By Topic

• Abstract

SECTION I

## INTRODUCTION

CONVENTIONAL NAND flash memory employs a parallel multi-drop bus architecture to connect multiple devices to a controller. As bus speeds have increased with the emergence of high speed Open NAND Flash Interface (ONFI) [1] and toggle-mode [2] NAND flash devices, the limitations of the multi-drop bus become apparent. As speed increases the number of parallel loads that can be supported is reduced. On-die termination is used to mitigate the loading effects at the cost of increased power consumption.

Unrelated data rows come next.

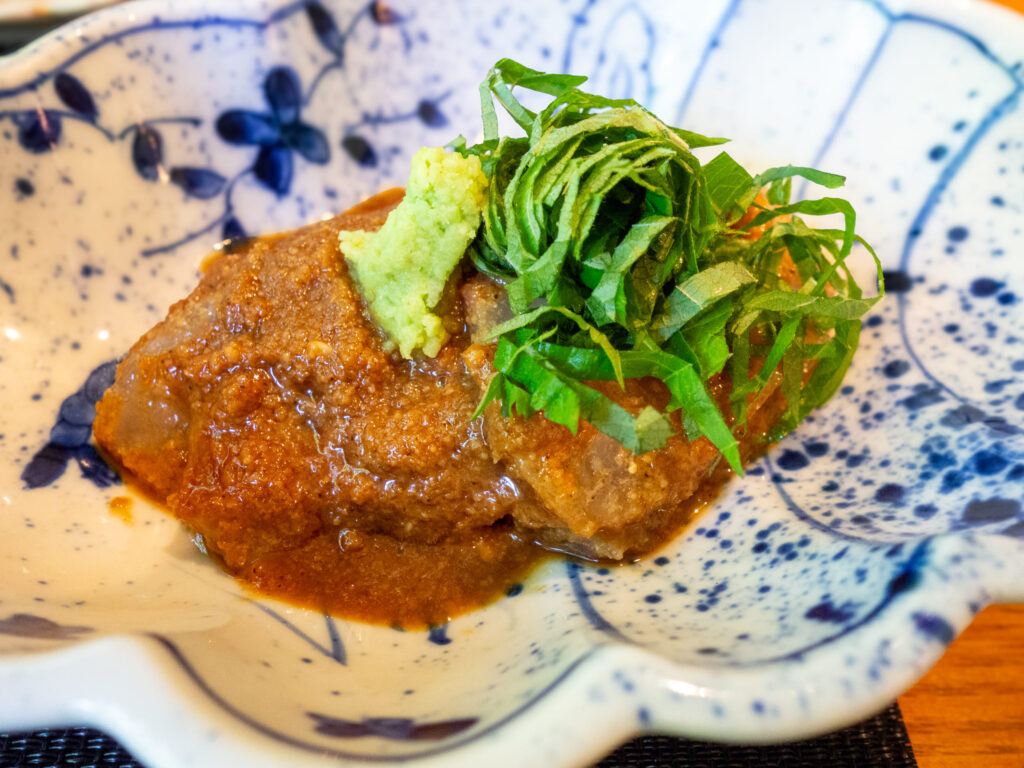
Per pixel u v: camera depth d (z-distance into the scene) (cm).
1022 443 9
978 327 10
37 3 16
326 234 11
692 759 9
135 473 11
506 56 14
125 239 13
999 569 7
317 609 10
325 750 6
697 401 9
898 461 10
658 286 9
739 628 8
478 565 10
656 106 13
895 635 6
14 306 12
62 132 12
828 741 9
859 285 11
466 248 10
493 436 9
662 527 10
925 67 11
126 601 9
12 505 10
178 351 11
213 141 14
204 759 6
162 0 13
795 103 12
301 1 13
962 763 9
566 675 7
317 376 10
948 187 11
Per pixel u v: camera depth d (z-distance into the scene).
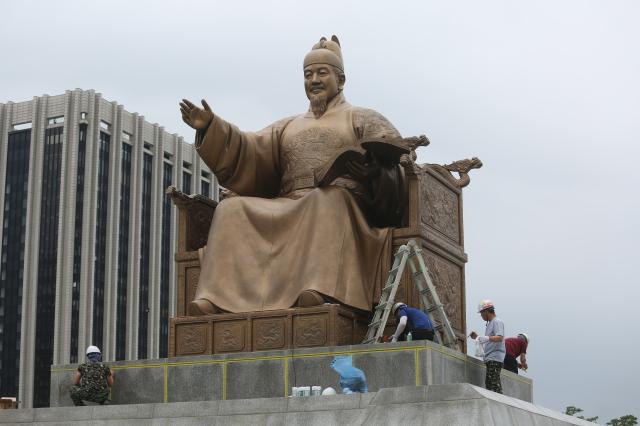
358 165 20.34
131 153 85.81
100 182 82.75
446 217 21.48
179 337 20.05
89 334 79.25
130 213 84.62
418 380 17.47
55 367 19.92
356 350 18.03
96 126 82.88
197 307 20.02
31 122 83.69
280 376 18.45
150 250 86.00
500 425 15.06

To support high capacity and high performance solid-state drives (SSDs) a large number of memory channels, each supporting only 4–8 NAND devices, will be required.

A ring topology was originally proposed for DRAM main memory in the IEEE Ramlink standard [3]. Higher speed operation is possible because each device drives only a single load, rather than multiple loads as in a parallel bus topology. A drawback of the ring topology in DRAM applications is that each stage in the ring adds additional latency which is critical for processor main memory performance.

HyperLink NAND or HLNAND [4] was introduced to overcome the performance and scalability issues of conventional NAND flash parallel bus architectures. Since internal NAND read and program operations take on the order of 100 $\mu{\rm s}$ and 1 ms respectively, the additional nano-second latency of the ring topology is negligible. HLNAND also introduced a fully packetized command and address format with DDR data transfers. Multiple chip enable signals (CE#) were eliminated by a device ID byte in the command packet. While each device in the HyperLink ring requires a separate 8-bit input and 8-bit output as opposed to a single 8-bit bidirectional input/output bus in the case of conventional NAND, the number of controller pins required per channel for high capacity configurations remains about the same due to the reduction in CE# pins.

An HLNAND Multi-Chip Package (MCP) employing a stack of 8 conventional commercially available parallel bus NAND devices and a custom bridge chip interfacing to the external ring was developed [5]. The bridge chip allows slower parallel-bus NAND devices to communicate with the 300 MB/s high speed ring, providing concurrent operations over 4 internal interfaces within a single package. This MCP approach isolates individual memory die from the ring so that they do not contribute to power dissipation. Although the data circulates around the ring through point-to-point connections the 150 MHz DDR clock is delivered in a parallel multi-drop fashion. Only 4–8 loads can be driven by a single clock and larger configurations would require multiple parallel clocks. Also, DDR operation beyond 300 MB/s becomes challenging when clock and data do not have identical signal paths and load. To achieve higher speed operation with a single clock we introduce in this paper a source synchronous clocking scheme for the HyperLink ring architecture. A new 90 nm bridge chip was developed and fabricated for this work.

SECTION II

## SOURCE SYNCHRONOUS ARCHITECTURE

Fig. 1 shows an HLNAND source synchronous ring topology configuration with 8 flash MCPs. Clock and data originate from the same source and terminate at the same destination with matched drivers and receivers so that their phase relationship is maintained over the full range of operating conditions and system configurations. Signals originate from the controller and are regenerated in each MCP as they circulate around the ring back to the controller. A single-ended 8 bit bus for control, address and data information D[7:0]—Q[7:0] is synchronized with a differential source synchronous clock CKI/CKI#—CKO/CKO#. The differential clock allows better control of clock duty cycle. An active CSI—CSO strobe signal indicates the presence of a command packet on the D[7:0]—Q[7:0] bus. An active DSI—DSO strobe signal indicates the presence of a data packet on the D[7:0]—Q[7:0] bus. Two low speed signals are provided from the controller to the MCPs in parallel. Chip enable CE# allows the ring to be powered down and clocks to be suspended for low power standby while reset R# initializes the devices on power up.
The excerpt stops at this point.